▶ _Exercise_
Copy every line of the records below where the word "préventive" occurs.

▶ _Available data_
○ ○ ○ ○

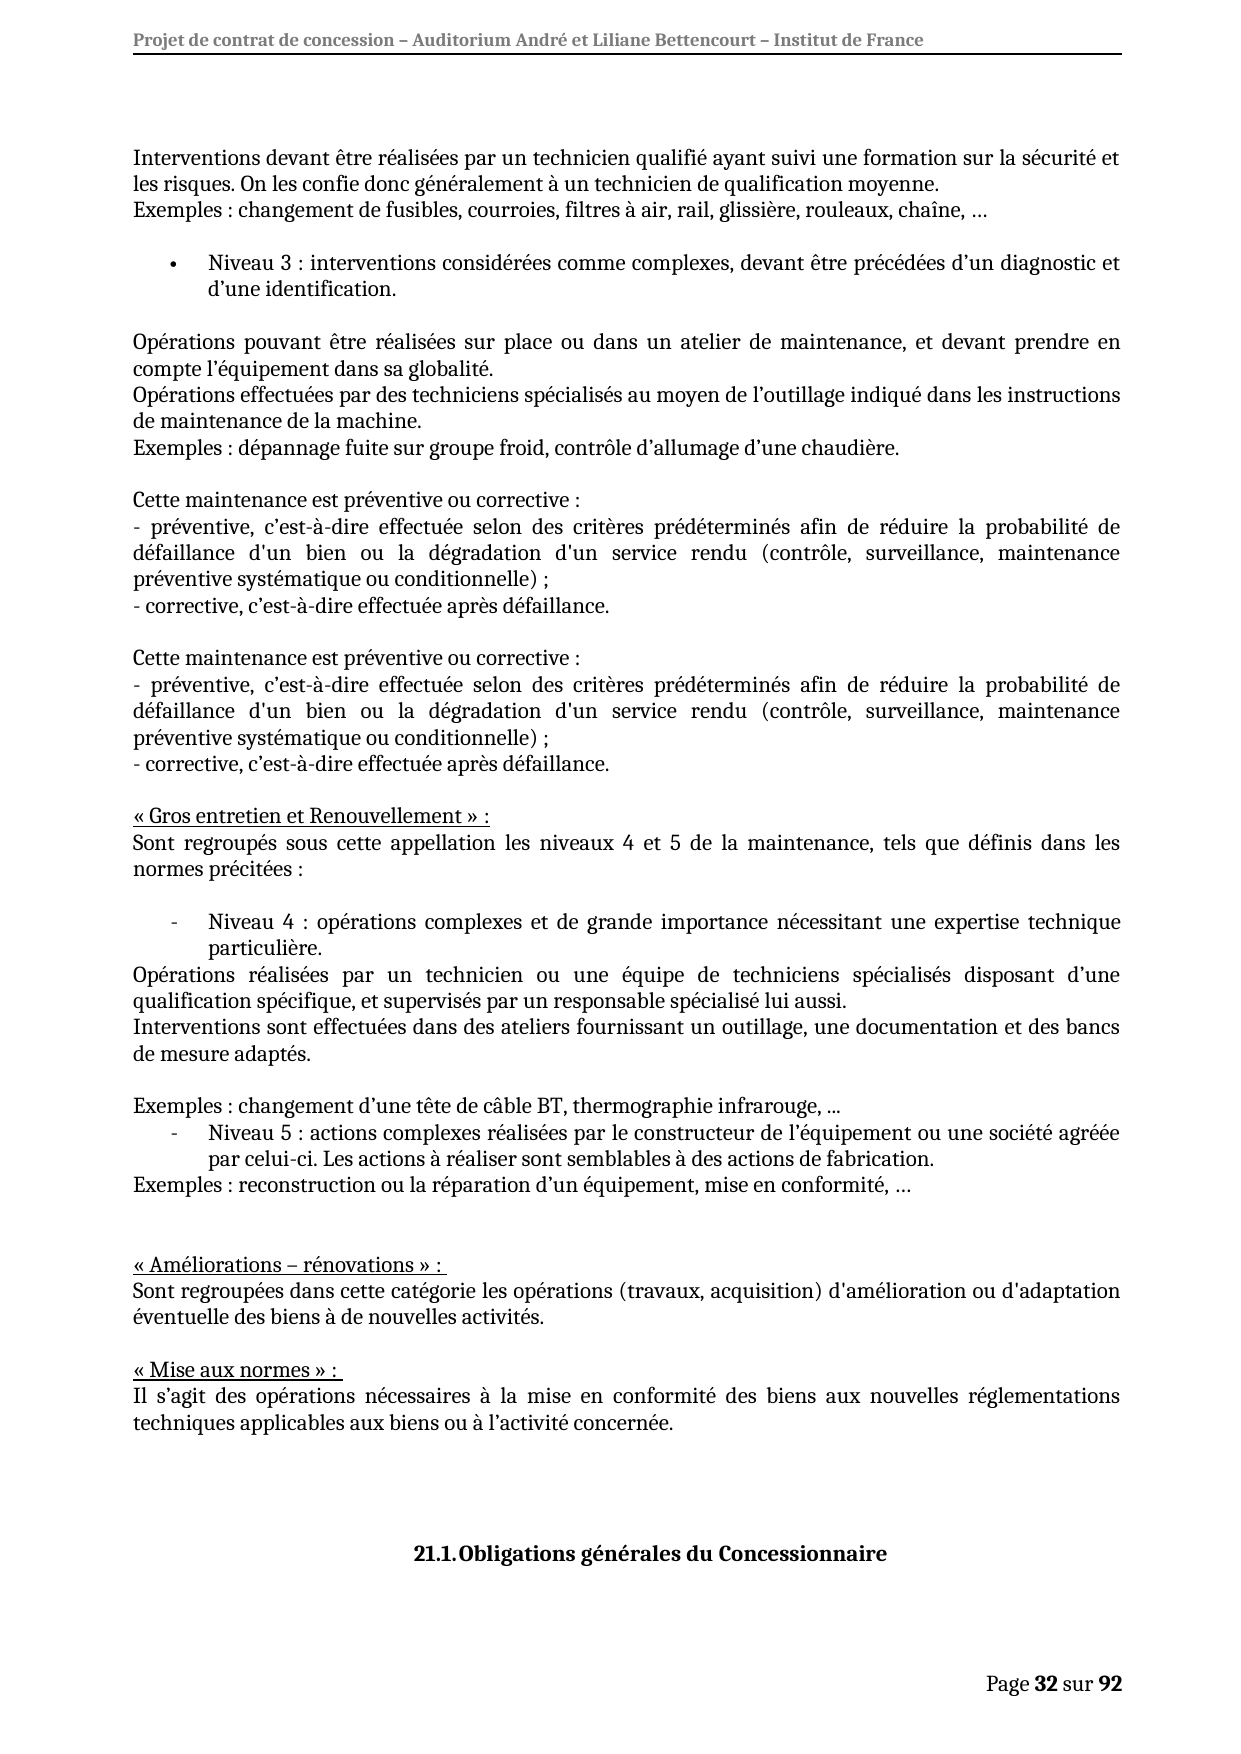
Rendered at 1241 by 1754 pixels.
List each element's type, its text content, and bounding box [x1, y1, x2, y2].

text Exemples : reconstruction ou la réparation d’un équipement, mise en conformité, … [133, 1172, 1122, 1199]
text Sont regroupés sous cette appellation les niveaux 4 et 5 de la maintenance, tels que définis dans les normes précitées : [133, 830, 1122, 882]
text Cette maintenance est préventive ou corrective : [133, 487, 1122, 513]
text Opérations pouvant être réalisées sur place ou dans un atelier de maintenance, et devant prendre en compte l’équipement dans sa globalité. [133, 329, 1122, 382]
text Il s’agit des opérations nécessaires à la mise en conformité des biens aux nouvelles réglementations techniques applicables aux biens ou à l’activité concernée. [133, 1383, 1122, 1436]
text - corrective, c’est-à-dire effectuée après défaillance. [133, 751, 1122, 777]
subtitle Obligations générales du Concessionnaire [413, 1541, 1122, 1568]
text « Améliorations – rénovations » : [133, 1251, 1122, 1278]
text « Mise aux normes » : [133, 1357, 1122, 1383]
list Niveau 4 : opérations complexes et de grande importance nécessitant une expertise technique particulière. [170, 909, 1122, 961]
text Opérations effectuées par des techniciens spécialisés au moyen de l’outillage indiqué dans les instructions de maintenance de la machine. [133, 382, 1122, 434]
list Niveau 3 : interventions considérées comme complexes, devant être précédées d’un diagnostic et d’une identification. [170, 250, 1122, 303]
text Interventions devant être réalisées par un technicien qualifié ayant suivi une formation sur la sécurité et les risques. On les confie donc généralement à un technicien de qualification moyenne. [133, 144, 1122, 197]
text Sont regroupées dans cette catégorie les opérations (travaux, acquisition) d'amélioration ou d'adaptation éventuelle des biens à de nouvelles activités. [133, 1278, 1122, 1330]
text Interventions sont effectuées dans des ateliers fournissant un outillage, une documentation et des bancs de mesure adaptés. [133, 1014, 1122, 1067]
text Exemples : dépannage fuite sur groupe froid, contrôle d’allumage d’une chaudière. [133, 434, 1122, 461]
text Exemples : changement d’une tête de câble BT, thermographie infrarouge, ... [133, 1093, 1122, 1119]
text « Gros entretien et Renouvellement » : [133, 803, 1122, 830]
text - préventive, c’est-à-dire effectuée selon des critères prédéterminés afin de réduire la probabilité de défaillance d'un bien ou la dégradation d'un service rendu (contrôle, surveillance, maintenance préventive systématique ou conditionnelle) ; [133, 513, 1122, 592]
text Cette maintenance est préventive ou corrective : [133, 645, 1122, 672]
text - corrective, c’est-à-dire effectuée après défaillance. [133, 592, 1122, 619]
text - préventive, c’est-à-dire effectuée selon des critères prédéterminés afin de réduire la probabilité de défaillance d'un bien ou la dégradation d'un service rendu (contrôle, surveillance, maintenance préventive systématique ou conditionnelle) ; [133, 672, 1122, 751]
text Opérations réalisées par un technicien ou une équipe de techniciens spécialisés disposant d’une qualification spécifique, et supervisés par un responsable spécialisé lui aussi. [133, 961, 1122, 1014]
text Exemples : changement de fusibles, courroies, filtres à air, rail, glissière, rouleaux, chaîne, … [133, 197, 1122, 223]
list Niveau 5 : actions complexes réalisées par le constructeur de l’équipement ou une société agréée par celui-ci. Les actions à réaliser sont semblables à des actions de fabrication. [170, 1119, 1122, 1172]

○ ○ ○ ○

▶ _Solution to the exercise_
text Cette maintenance est préventive ou corrective : [133, 487, 1122, 513]
text - préventive, c’est-à-dire effectuée selon des critères prédéterminés afin de réduire la probabilité de défaillance d'un bien ou la dégradation d'un service rendu (contrôle, surveillance, maintenance préventive systématique ou conditionnelle) ; [133, 513, 1122, 592]
text Cette maintenance est préventive ou corrective : [133, 645, 1122, 672]
text - préventive, c’est-à-dire effectuée selon des critères prédéterminés afin de réduire la probabilité de défaillance d'un bien ou la dégradation d'un service rendu (contrôle, surveillance, maintenance préventive systématique ou conditionnelle) ; [133, 672, 1122, 751]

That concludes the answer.